>>>>>

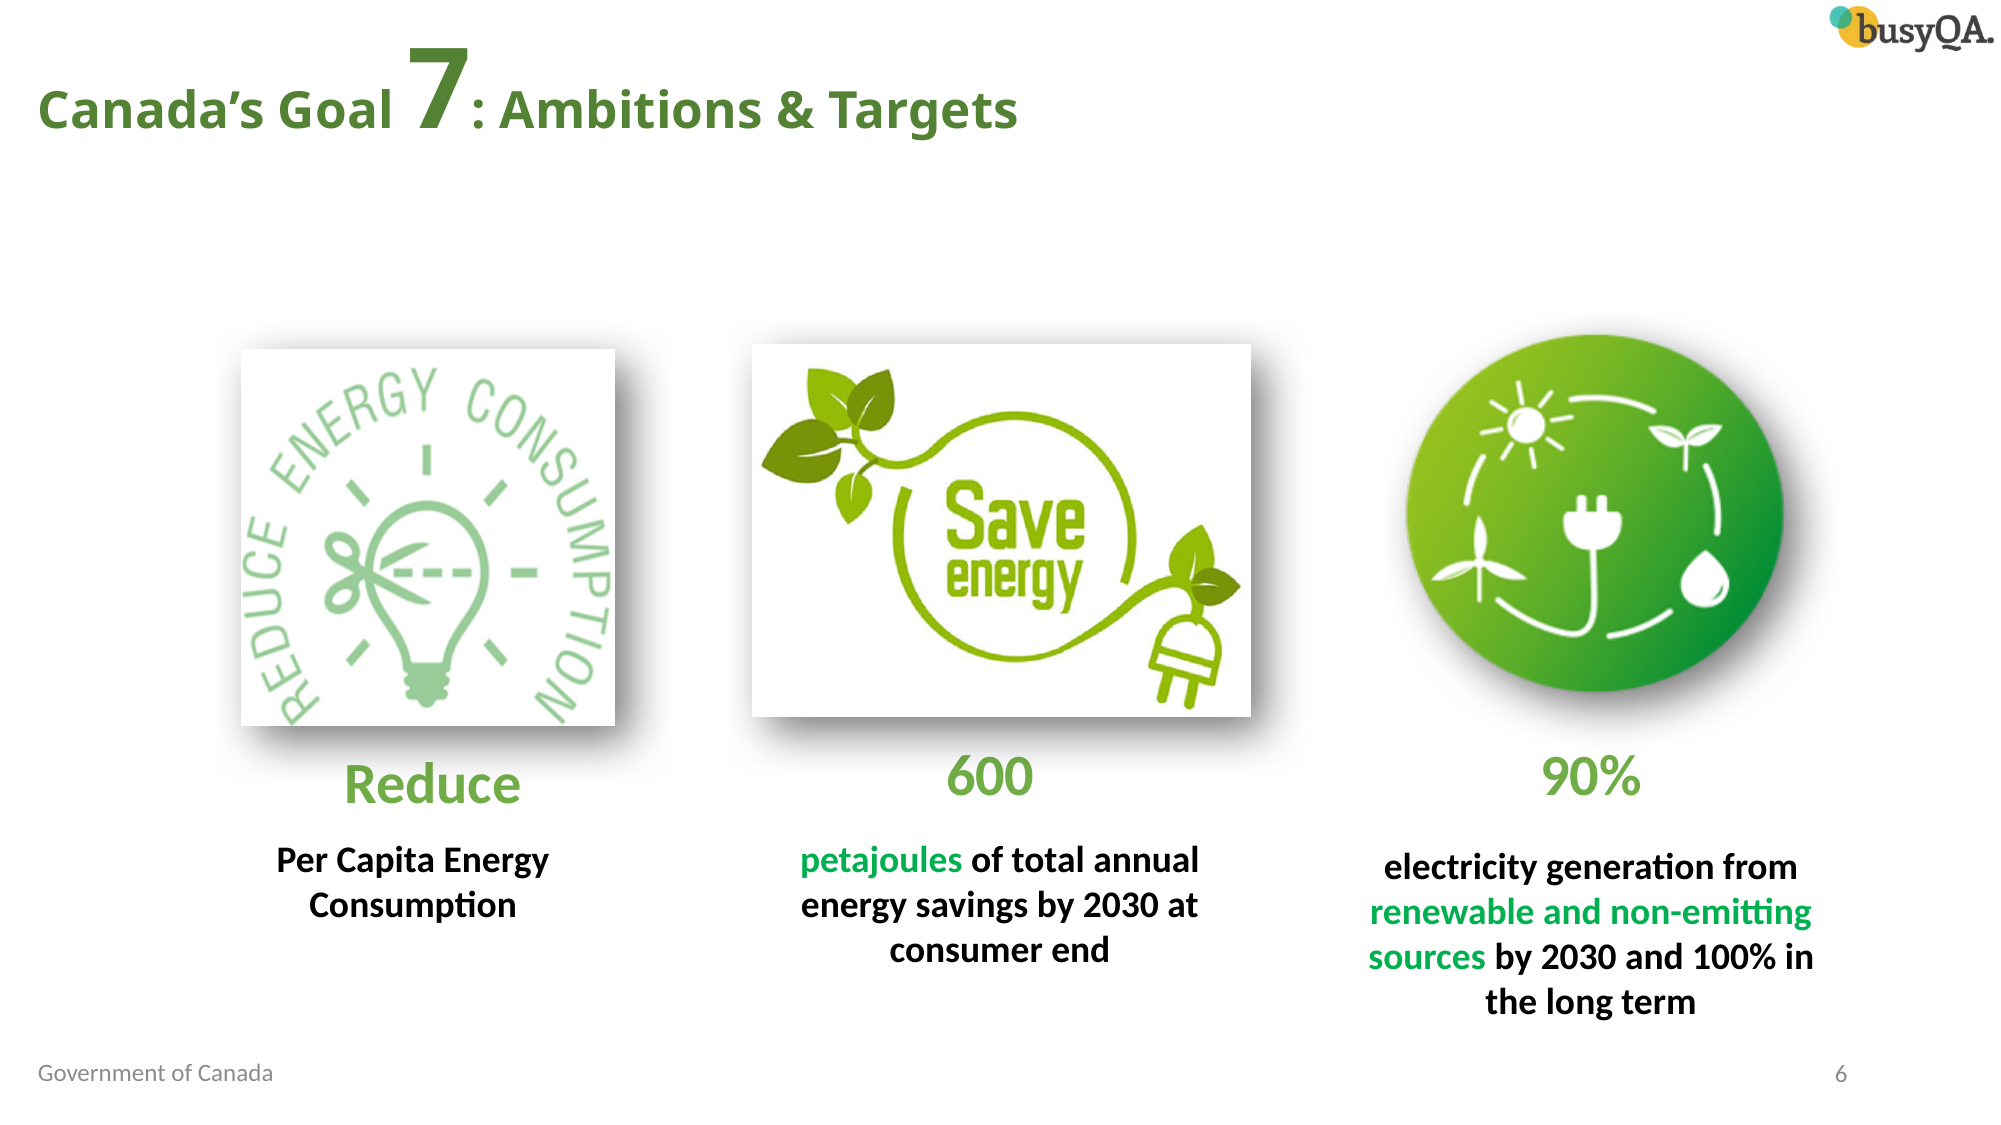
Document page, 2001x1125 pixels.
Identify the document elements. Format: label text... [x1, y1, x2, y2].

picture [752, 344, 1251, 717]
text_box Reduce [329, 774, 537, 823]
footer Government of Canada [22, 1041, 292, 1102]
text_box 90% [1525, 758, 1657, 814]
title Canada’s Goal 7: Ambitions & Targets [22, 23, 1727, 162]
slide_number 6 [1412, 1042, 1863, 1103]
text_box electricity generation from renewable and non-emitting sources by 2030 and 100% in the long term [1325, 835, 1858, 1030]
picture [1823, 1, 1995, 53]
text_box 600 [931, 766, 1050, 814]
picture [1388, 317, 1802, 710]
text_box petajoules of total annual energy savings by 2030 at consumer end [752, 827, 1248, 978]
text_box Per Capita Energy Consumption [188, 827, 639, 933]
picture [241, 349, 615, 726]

<<<<<

**Work request**
Your response should reproduce the entire listing verbatim, minus the pictures.

**Task response**
Document page, 2001x1125 pixels.
Identify the document elements. Format: label text... [x1, y1, x2, y2].

picture [752, 344, 1251, 717]
text_box Reduce [329, 774, 537, 823]
footer Government of Canada [22, 1041, 292, 1102]
text_box 90% [1525, 758, 1657, 814]
title Canada’s Goal 7: Ambitions & Targets [22, 23, 1727, 162]
slide_number 6 [1412, 1042, 1863, 1103]
text_box electricity generation from renewable and non-emitting sources by 2030 and 100% in the long term [1325, 835, 1858, 1030]
picture [1823, 1, 1995, 53]
text_box 600 [931, 766, 1050, 814]
picture [1388, 317, 1802, 710]
text_box petajoules of total annual energy savings by 2030 at consumer end [752, 827, 1248, 978]
text_box Per Capita Energy Consumption [188, 827, 639, 933]
picture [241, 349, 615, 726]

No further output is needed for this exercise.